Seeing Each Other in the Darkness
Parshat Bo (Exodus 10:1-13:16)
Have you ever stood in the same room as someone else, only to realize you’re living entirely different experiences—one in light, the other in darkness?
“No one could see anyone else or move about for three days. Yet all the Israelites had light in the places where they lived.” (Exodus 10:23)
This week’s reading describes a darkness unlike anything earlier in the plagues. It does not break objects or bodies. It breaks connection. The Egyptians cannot see one another; they cannot move toward one another. The Torah hints at a blindness deeper than eyesight—an isolation that freezes the human heart.
The Israelites, however, “had light in all the places where they lived.” As the commentator Or HaChaim notes, the Torah doesn’t say they had stronger vision—it says they had light. Their illumination was not merely physical; it was relational. They could see and be seen.
Jewish tradition deepens this contrast. The Midrash describes Egypt’s darkness as spiritual blindness—an inability to perceive another person’s humanity. And the Beit HaMikdash (Holy Temple) in Jerusalem offers a counter-image: its windows were narrow on the inside and wide outside, built not to draw in light but to shine it outward. True spiritual light begins within a person or a community, then radiates outward.
Chassidic philosophy echoes this idea with a teaching from the Talmud (Chagigah 12a): that there is a form of light “not dependent on the sun”—an inner radiance that comes from awareness of the divine spark within every human being. When a person sees others through that lens, their presence becomes a kind of light for those around them.
Darkness, in this sense, is not the absence of daylight but the absence of attention. When people stop noticing one another, they begin living in separate worlds, even while standing side by side.
We experience this today in quieter forms:
Walking past a colleague lost in your own worries.
Missing the loneliness behind a friend’s polite smile.
Failing to see the exhaustion on the face of a parent, child, or spouse.
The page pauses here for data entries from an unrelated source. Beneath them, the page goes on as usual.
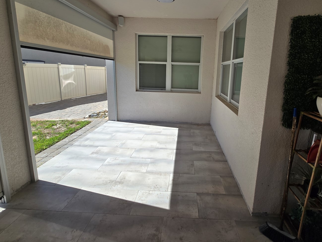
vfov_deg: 77.4
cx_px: 183
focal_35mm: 16
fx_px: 149
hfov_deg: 93.9
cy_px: 99
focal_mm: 2.2
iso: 50
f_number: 2.2
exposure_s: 1/1672
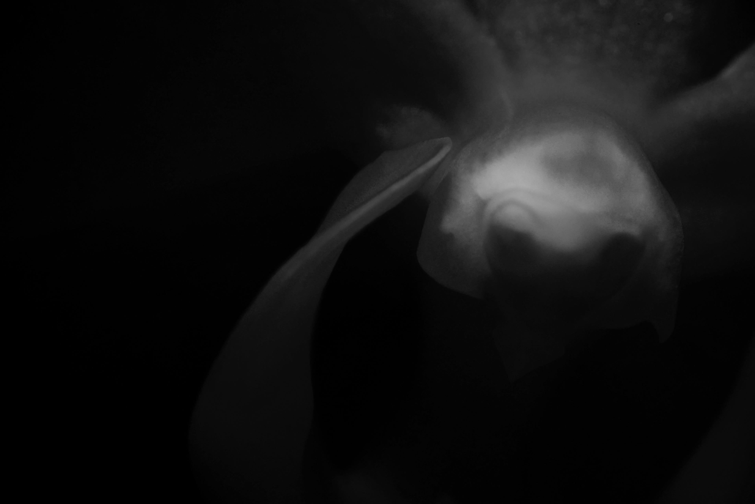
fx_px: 1216
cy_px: 252
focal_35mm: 58
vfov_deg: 23.4
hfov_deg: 34.5
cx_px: 378
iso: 640
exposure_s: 1/125
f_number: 2.8
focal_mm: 58
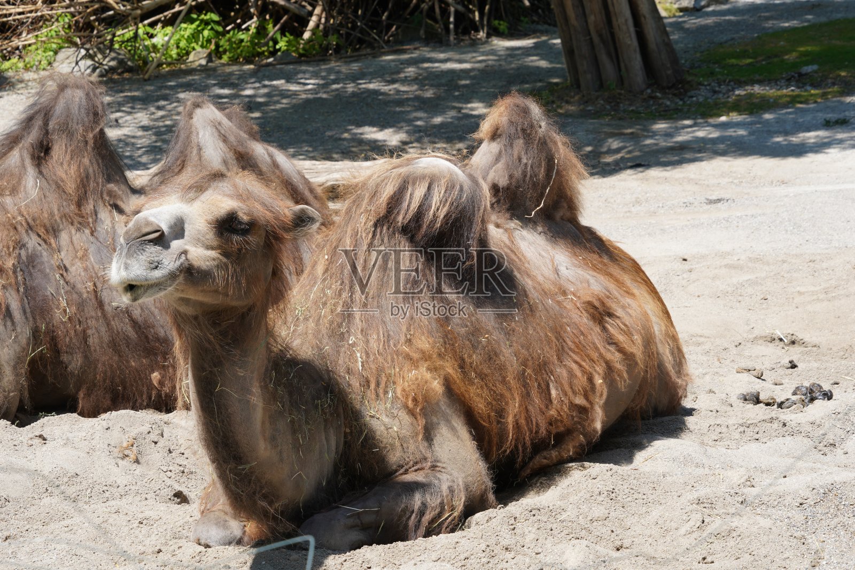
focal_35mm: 108
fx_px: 2565
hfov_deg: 18.9
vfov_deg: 12.7
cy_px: 285
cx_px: 428
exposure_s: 1/100
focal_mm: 108
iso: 200
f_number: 13
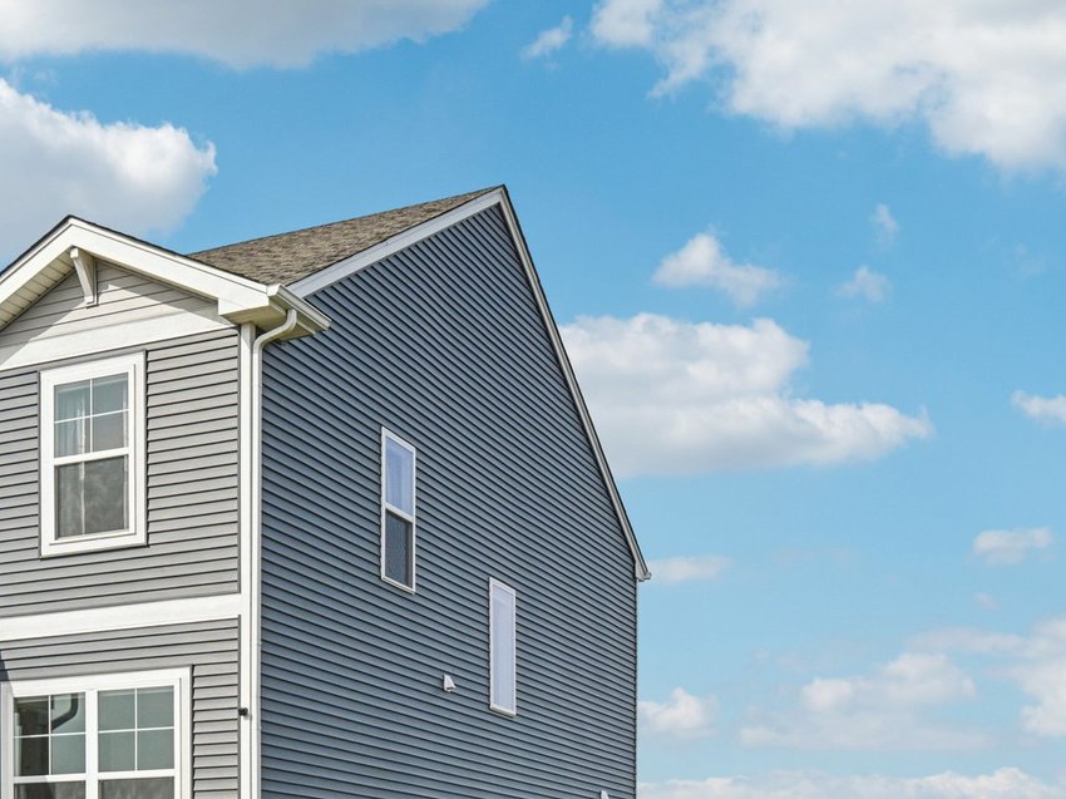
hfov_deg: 33.2
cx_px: 112
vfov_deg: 26.3
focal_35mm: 55
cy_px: 577
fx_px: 1693
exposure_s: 1/500
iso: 100
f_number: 7.1
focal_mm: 20
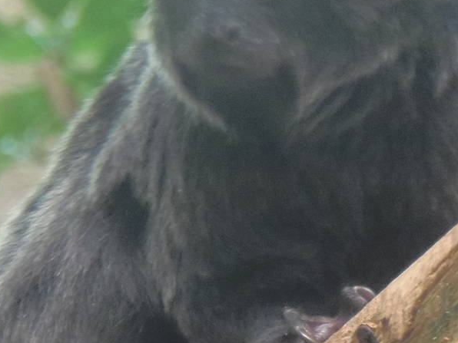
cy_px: 148
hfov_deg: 3.0
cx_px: 361
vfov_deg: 2.3
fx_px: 8600
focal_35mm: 650
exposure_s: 1/15
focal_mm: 44.9
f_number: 5.1
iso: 400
It is entirely possible to share space yet live in different emotional weather—one in dusk, the other in daylight.
This isn’t just ancient history. Our own inwardness can create its own Egypt. And our capacity to attend to one another—to look up, look in, and look out—creates light “in the places where we live.”
The parable of the Temple windows offers a path forward. If inner light is meant to shine outward, then small acts of presence become spiritual architecture:
A phone call to someone who’s been unusually quiet.
A warm message sent without an occasion.
Meeting a loved one’s eyes and really listening.
Even when we feel unseen, offering light to others can soften the darkness within us. Light, the sages teach, grows by being shared.
Chassidic teaching adds this gentle reassurance: you don’t need to fix the whole room. Even a narrow window lets light through.
Where in your life is someone waiting to be seen?
And what single gesture of attention could bring a little more light into their world—and yours?
May our attention create light for others, and may we discover that in brightening someone else’s world, new light quietly returns to our own.